The theatre was founded by Count Stanisław Marcin Skarbek (pl) (1780–1848) Abdank coat of arms, who as early as 1819 had applied for permission from the Austrian Imperial authorities to build it following the final Partition of Poland. Construction of the theatre’s neoclassical building began in 1837, the project was designed by architects Jan Salzmann and Ludwig Pichl. The complex was built in the location of bastions, which surrounded the Lower Castle and its foundation was made of 16,000 oak logs. In 1842 it was the third biggest building of Central Europe. Apart from the theatre itself, the complex also included apartments, for such famous personalities as Artur Grottger and Juliusz Kossak. On the opening day, March 28, 1842, a Franz Grillparzer play in the German language was presented, and on the next day, Aleksander Fredro's play Śluby panieńskie was presented, this time in Polish.

In initial years, plays both in Polish and German were presented, and this lasted until 1871, when all German plays were withdrawn and the theatre became a Polish-language only. In 1872, operas were also presented, which made Skarbek Theatre the sole opera scene in Galicia.

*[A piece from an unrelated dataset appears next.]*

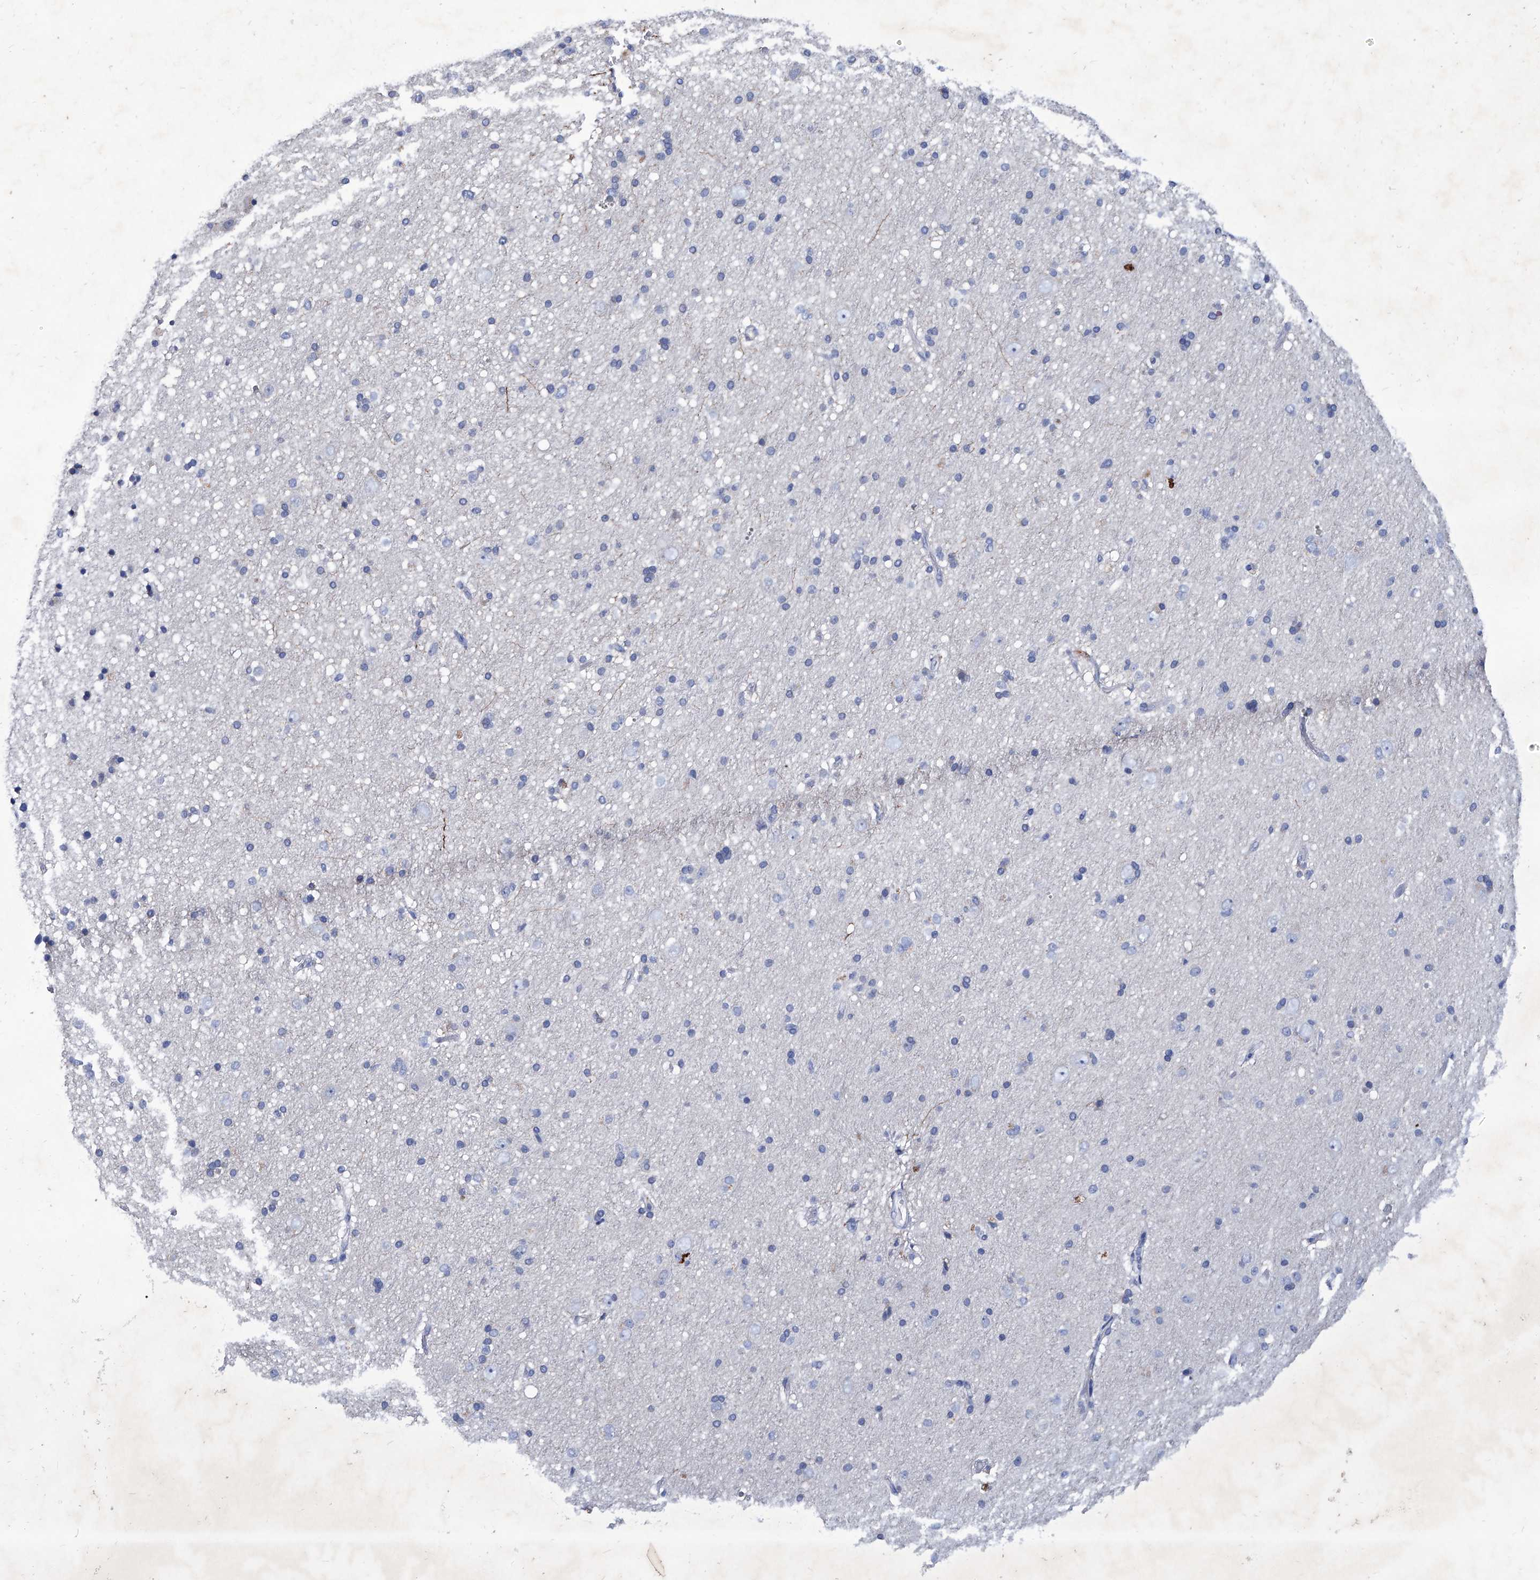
{"staining": {"intensity": "negative", "quantity": "none", "location": "none"}, "tissue": "cerebral cortex", "cell_type": "Endothelial cells", "image_type": "normal", "snomed": [{"axis": "morphology", "description": "Normal tissue, NOS"}, {"axis": "topography", "description": "Cerebral cortex"}], "caption": "IHC photomicrograph of normal cerebral cortex stained for a protein (brown), which demonstrates no expression in endothelial cells.", "gene": "KLHL17", "patient": {"sex": "male", "age": 34}}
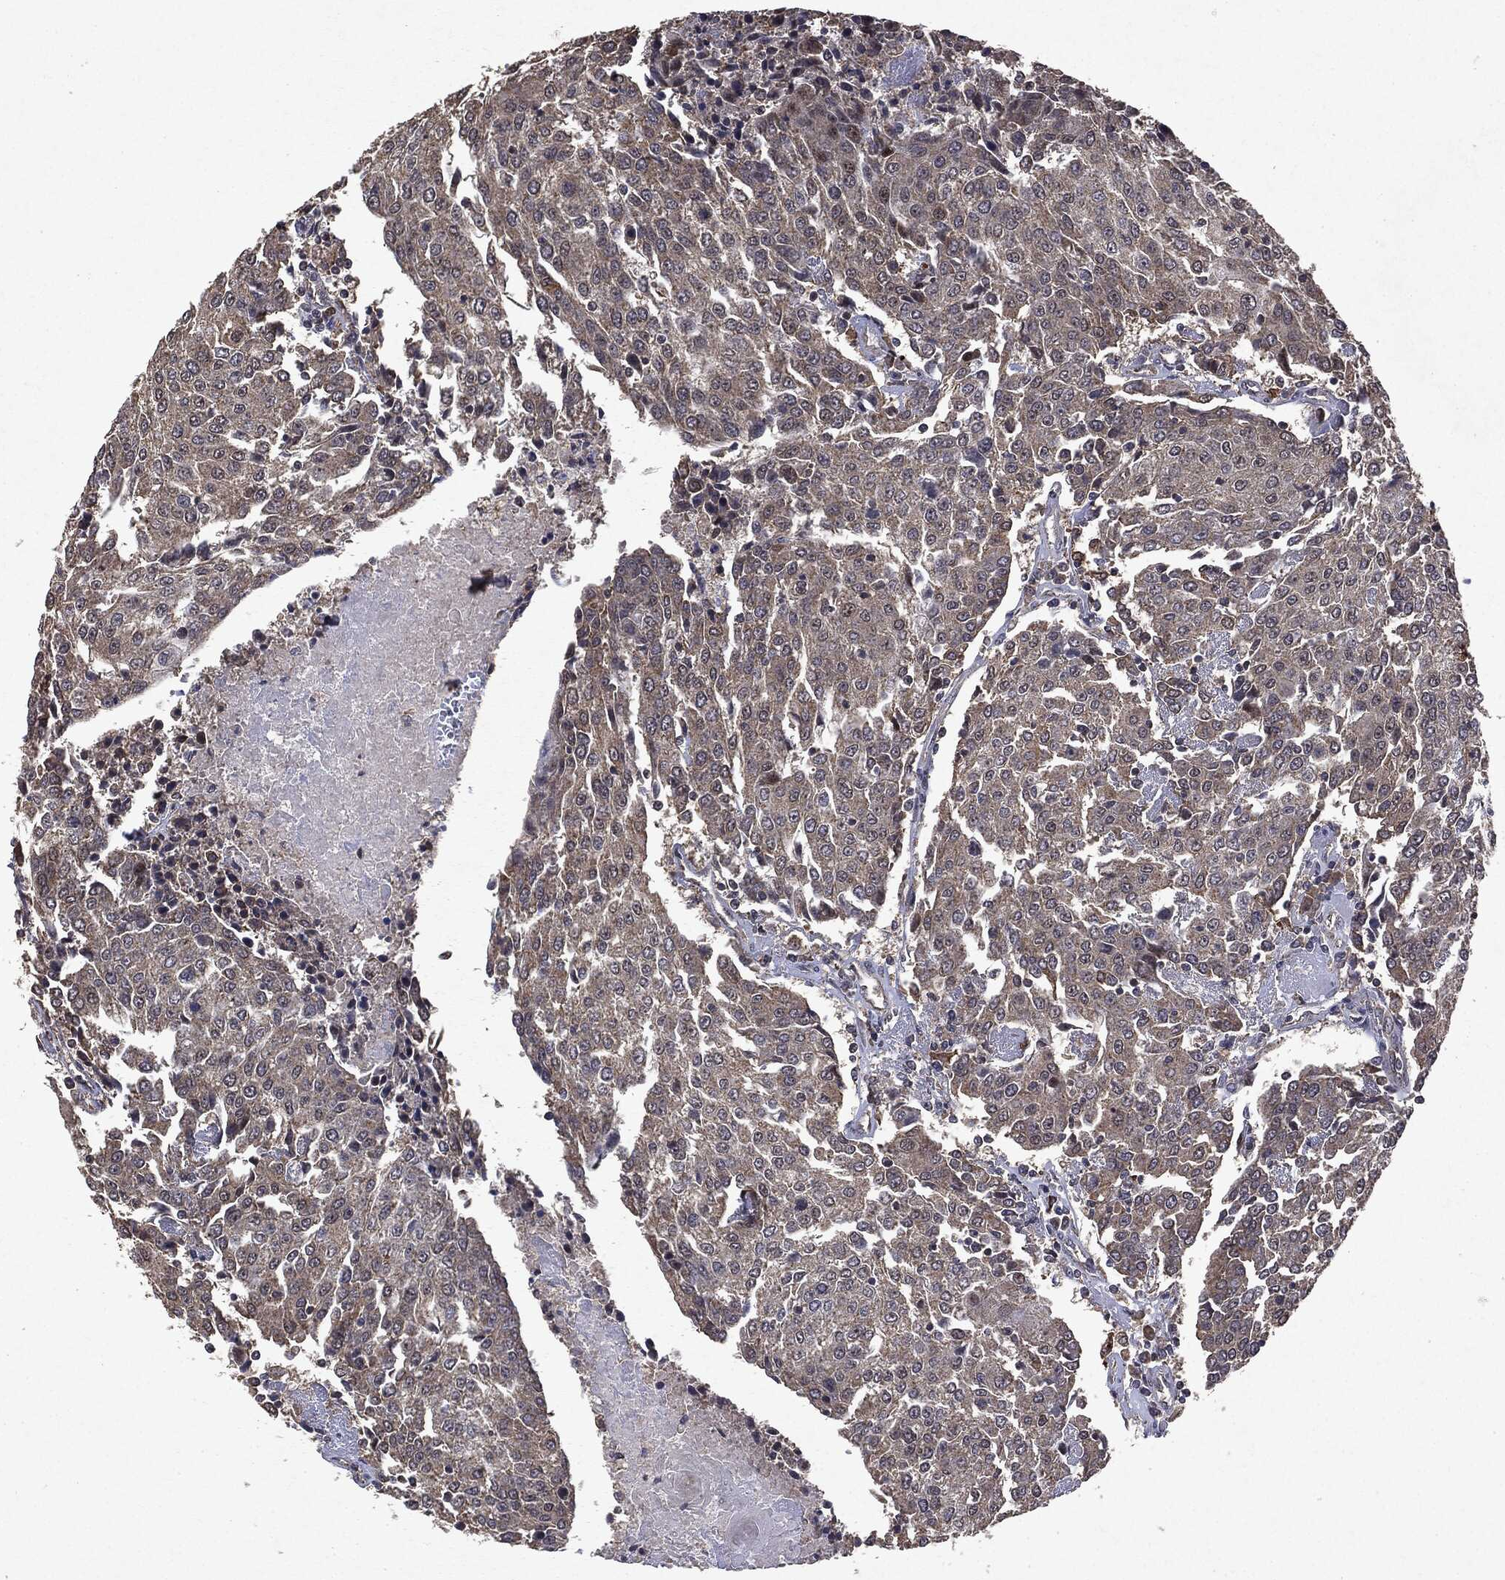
{"staining": {"intensity": "negative", "quantity": "none", "location": "none"}, "tissue": "urothelial cancer", "cell_type": "Tumor cells", "image_type": "cancer", "snomed": [{"axis": "morphology", "description": "Urothelial carcinoma, High grade"}, {"axis": "topography", "description": "Urinary bladder"}], "caption": "Immunohistochemistry of urothelial cancer displays no positivity in tumor cells.", "gene": "PTEN", "patient": {"sex": "female", "age": 85}}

In late years of the 19th century, the complex became insufficient, and in 1900, it was augmented by a brand new building of the Grand Theatre. Skarbek Theatre was turned into a philharmonic, then into a cinema. Currently, it is home of the Ukrainian Dramatic Theatre of Maria Zankovetska. On May 18, 2008, celebrations of the 50th anniversary of the Polish People's Theatre of Lviv took place in the complex, with performance of a play by Marian Hemar.